(Data records)
[Start of Attachment]
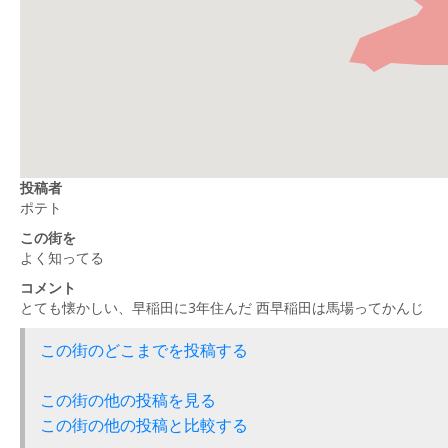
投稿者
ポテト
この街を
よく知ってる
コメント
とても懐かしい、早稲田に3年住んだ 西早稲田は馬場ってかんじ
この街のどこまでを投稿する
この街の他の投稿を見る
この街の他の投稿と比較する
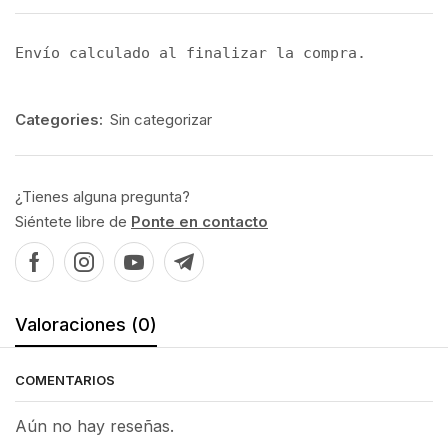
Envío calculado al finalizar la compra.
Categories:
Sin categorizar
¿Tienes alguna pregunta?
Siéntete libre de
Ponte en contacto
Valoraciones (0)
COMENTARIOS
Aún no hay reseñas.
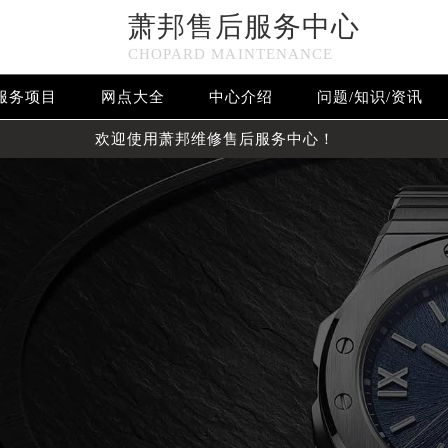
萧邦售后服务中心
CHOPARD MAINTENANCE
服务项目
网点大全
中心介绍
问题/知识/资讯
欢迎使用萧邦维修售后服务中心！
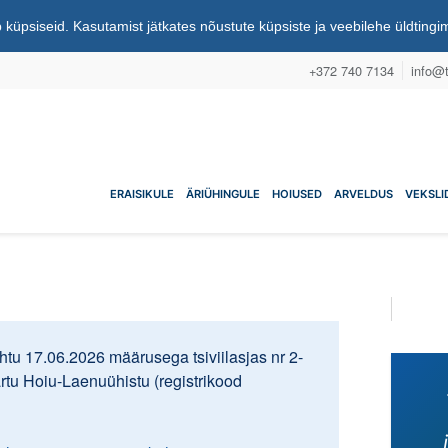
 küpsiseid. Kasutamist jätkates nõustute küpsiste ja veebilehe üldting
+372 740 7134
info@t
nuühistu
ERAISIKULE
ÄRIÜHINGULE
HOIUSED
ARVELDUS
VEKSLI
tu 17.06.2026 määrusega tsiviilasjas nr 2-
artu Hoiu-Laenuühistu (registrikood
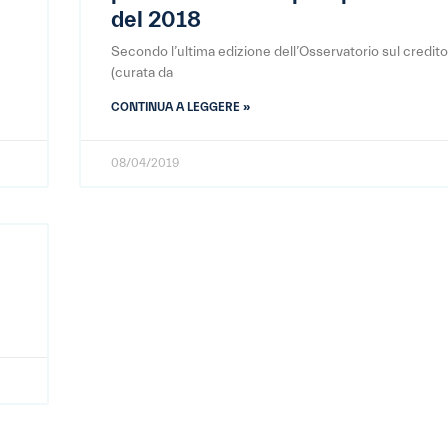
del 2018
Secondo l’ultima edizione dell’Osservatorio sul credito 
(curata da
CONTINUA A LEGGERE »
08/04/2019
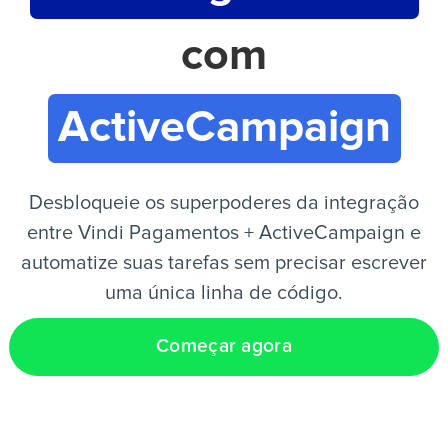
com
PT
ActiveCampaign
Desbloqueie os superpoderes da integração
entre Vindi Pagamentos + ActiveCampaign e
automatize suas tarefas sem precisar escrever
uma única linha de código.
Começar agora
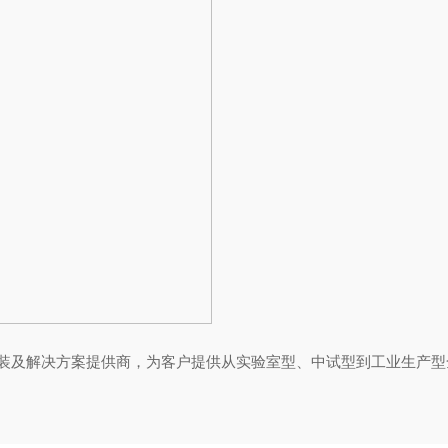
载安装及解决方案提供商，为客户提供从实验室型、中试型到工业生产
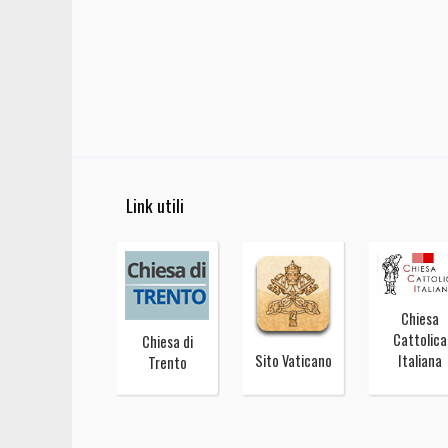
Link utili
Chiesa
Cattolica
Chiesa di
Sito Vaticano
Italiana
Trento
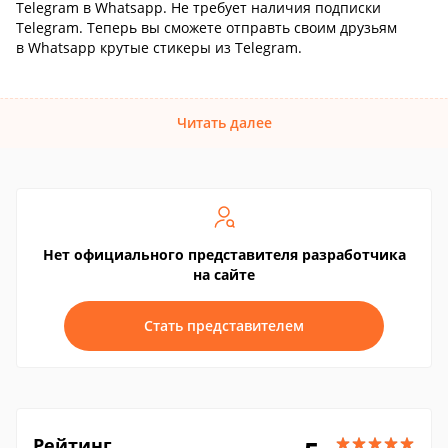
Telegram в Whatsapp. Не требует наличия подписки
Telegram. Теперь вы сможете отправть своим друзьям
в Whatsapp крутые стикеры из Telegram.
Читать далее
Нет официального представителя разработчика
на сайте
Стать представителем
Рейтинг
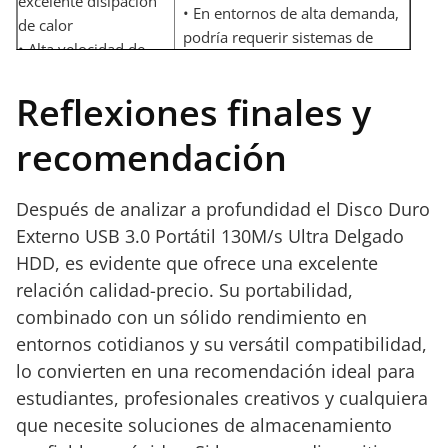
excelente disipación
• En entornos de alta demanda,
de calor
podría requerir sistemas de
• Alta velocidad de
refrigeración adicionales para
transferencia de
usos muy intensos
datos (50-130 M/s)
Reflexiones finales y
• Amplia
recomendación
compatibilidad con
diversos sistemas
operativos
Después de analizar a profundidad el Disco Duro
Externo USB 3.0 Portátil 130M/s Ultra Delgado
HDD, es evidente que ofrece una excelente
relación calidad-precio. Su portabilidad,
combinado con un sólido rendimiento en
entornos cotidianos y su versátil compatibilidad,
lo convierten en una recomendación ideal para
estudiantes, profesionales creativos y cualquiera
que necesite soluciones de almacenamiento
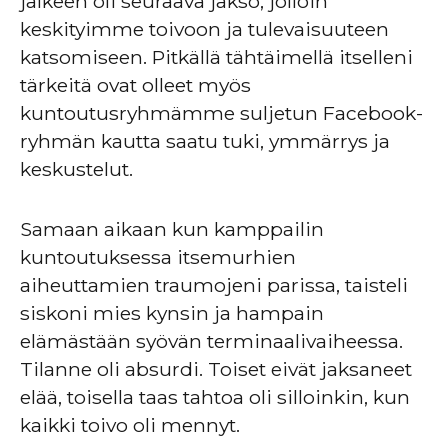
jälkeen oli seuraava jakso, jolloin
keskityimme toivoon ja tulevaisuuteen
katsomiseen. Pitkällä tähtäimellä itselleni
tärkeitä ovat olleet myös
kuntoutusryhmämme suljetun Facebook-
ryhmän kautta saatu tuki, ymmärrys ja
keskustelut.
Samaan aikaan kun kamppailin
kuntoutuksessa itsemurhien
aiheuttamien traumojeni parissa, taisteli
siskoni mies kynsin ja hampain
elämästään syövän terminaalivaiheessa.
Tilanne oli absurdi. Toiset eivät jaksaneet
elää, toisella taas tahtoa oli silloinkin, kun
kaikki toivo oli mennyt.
[End of Attachment]
[Start of Attachment]
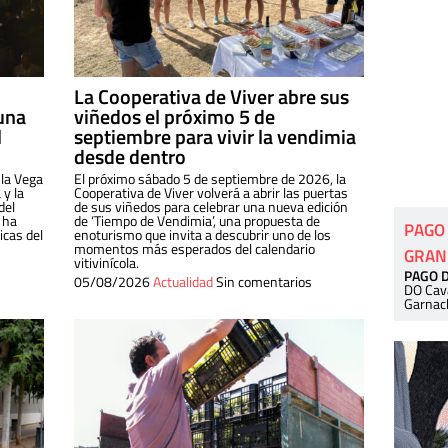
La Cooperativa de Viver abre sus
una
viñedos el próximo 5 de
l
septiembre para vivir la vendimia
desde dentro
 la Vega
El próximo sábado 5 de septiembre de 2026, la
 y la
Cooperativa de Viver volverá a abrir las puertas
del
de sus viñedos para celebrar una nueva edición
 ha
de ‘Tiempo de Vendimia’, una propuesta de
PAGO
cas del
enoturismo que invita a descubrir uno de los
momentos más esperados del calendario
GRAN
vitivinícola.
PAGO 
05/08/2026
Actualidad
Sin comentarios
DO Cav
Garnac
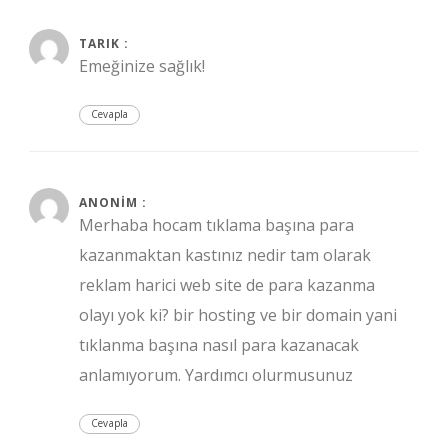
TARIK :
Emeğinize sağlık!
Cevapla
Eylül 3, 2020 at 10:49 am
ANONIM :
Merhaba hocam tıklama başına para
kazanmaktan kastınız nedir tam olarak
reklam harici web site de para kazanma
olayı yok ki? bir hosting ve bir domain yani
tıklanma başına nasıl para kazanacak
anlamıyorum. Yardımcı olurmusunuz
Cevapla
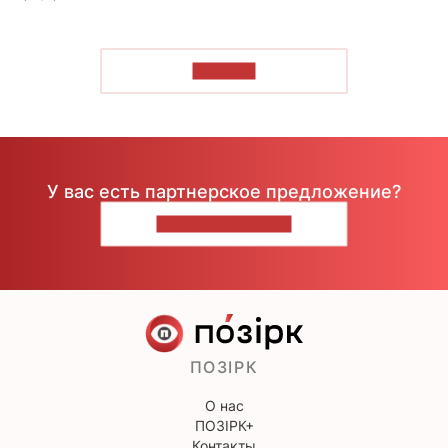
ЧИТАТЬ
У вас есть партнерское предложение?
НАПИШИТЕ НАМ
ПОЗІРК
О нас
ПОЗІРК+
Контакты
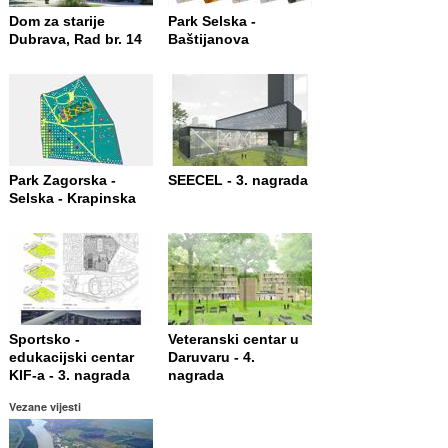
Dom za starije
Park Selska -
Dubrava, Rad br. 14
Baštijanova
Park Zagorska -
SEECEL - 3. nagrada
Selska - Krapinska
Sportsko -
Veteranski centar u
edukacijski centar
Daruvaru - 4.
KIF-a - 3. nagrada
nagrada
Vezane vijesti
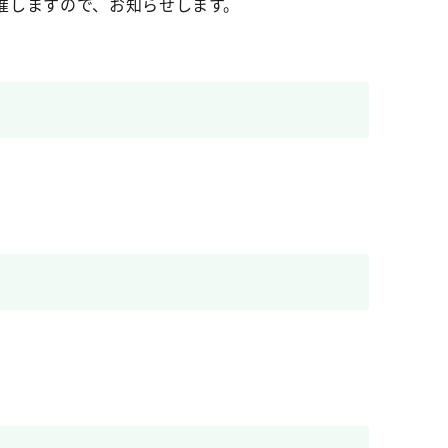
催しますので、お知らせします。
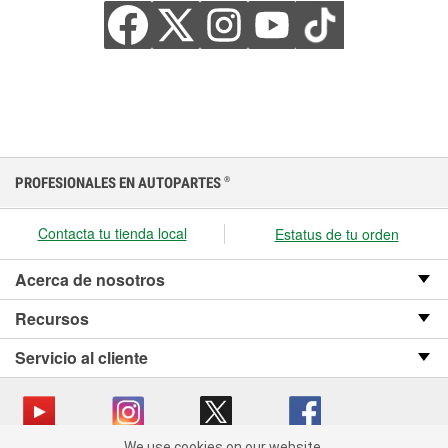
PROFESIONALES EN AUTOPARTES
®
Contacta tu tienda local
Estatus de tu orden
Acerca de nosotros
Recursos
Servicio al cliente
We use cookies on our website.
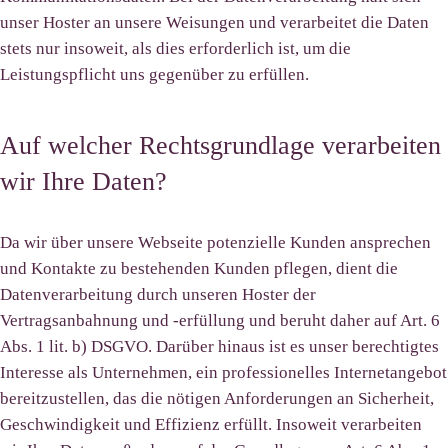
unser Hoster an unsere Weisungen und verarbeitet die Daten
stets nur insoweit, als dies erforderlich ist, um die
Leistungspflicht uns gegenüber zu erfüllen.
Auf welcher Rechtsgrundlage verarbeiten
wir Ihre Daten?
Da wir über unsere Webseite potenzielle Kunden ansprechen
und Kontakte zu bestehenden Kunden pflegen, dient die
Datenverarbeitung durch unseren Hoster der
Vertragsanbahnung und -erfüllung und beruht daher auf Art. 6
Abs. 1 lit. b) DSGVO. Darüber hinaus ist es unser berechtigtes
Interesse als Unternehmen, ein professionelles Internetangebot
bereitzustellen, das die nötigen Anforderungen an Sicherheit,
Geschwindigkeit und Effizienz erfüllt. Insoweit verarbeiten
[End of Attachment]
[Start of Attachment]
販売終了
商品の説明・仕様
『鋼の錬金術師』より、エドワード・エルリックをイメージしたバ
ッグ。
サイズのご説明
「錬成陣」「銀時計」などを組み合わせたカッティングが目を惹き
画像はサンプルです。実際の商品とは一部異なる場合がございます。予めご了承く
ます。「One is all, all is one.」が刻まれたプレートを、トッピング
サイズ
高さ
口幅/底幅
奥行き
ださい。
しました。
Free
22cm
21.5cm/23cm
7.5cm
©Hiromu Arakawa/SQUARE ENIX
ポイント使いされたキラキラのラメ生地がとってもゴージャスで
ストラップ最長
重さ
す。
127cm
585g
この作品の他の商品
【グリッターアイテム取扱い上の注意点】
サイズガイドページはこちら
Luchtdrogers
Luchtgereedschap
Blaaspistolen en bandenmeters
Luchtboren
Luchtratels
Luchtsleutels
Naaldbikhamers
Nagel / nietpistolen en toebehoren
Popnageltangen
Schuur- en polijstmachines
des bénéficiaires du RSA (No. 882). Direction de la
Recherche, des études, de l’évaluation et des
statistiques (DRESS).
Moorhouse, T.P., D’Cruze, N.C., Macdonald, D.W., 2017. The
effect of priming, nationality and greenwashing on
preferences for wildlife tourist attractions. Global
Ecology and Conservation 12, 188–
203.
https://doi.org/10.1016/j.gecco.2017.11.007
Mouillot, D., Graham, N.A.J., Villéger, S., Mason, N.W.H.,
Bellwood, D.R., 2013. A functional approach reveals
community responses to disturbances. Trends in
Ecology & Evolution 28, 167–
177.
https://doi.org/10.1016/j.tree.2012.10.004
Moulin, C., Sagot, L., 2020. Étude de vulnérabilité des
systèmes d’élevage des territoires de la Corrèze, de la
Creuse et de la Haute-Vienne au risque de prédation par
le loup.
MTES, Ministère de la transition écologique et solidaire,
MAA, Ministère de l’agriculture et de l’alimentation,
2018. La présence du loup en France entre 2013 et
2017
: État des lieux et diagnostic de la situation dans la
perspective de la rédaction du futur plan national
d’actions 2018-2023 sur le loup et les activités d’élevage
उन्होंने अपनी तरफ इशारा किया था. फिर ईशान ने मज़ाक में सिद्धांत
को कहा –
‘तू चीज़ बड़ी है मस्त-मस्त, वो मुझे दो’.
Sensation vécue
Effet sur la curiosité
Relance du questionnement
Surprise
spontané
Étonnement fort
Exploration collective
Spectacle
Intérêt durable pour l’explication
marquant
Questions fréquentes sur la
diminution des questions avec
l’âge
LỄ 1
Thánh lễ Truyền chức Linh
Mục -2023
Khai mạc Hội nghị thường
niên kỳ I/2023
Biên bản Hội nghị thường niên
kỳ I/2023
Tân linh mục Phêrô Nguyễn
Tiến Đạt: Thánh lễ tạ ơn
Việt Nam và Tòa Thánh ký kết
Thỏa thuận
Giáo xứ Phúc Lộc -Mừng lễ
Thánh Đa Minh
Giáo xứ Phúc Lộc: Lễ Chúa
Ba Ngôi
[End of Attachment]
Copy everything in the data from the line containing "催しますので、お知らせします。" down to the line containing "Geschwindigkeit und Effizienz", keeping both of those lines. Leave the pictures out of your copy.

催しますので、お知らせします。
PROFESIONALES EN AUTOPARTES
®
Contacta tu tienda local
Estatus de tu orden
Acerca de nosotros
Recursos
Servicio al cliente
We use cookies on our website.
unser Hoster an unsere Weisungen und verarbeitet die Daten
stets nur insoweit, als dies erforderlich ist, um die
Leistungspflicht uns gegenüber zu erfüllen.
Auf welcher Rechtsgrundlage verarbeiten
wir Ihre Daten?
Da wir über unsere Webseite potenzielle Kunden ansprechen
und Kontakte zu bestehenden Kunden pflegen, dient die
Datenverarbeitung durch unseren Hoster der
Vertragsanbahnung und -erfüllung und beruht daher auf Art. 6
Abs. 1 lit. b) DSGVO. Darüber hinaus ist es unser berechtigtes
Interesse als Unternehmen, ein professionelles Internetangebot
bereitzustellen, das die nötigen Anforderungen an Sicherheit,
Geschwindigkeit und Effizienz erfüllt. Insoweit verarbeiten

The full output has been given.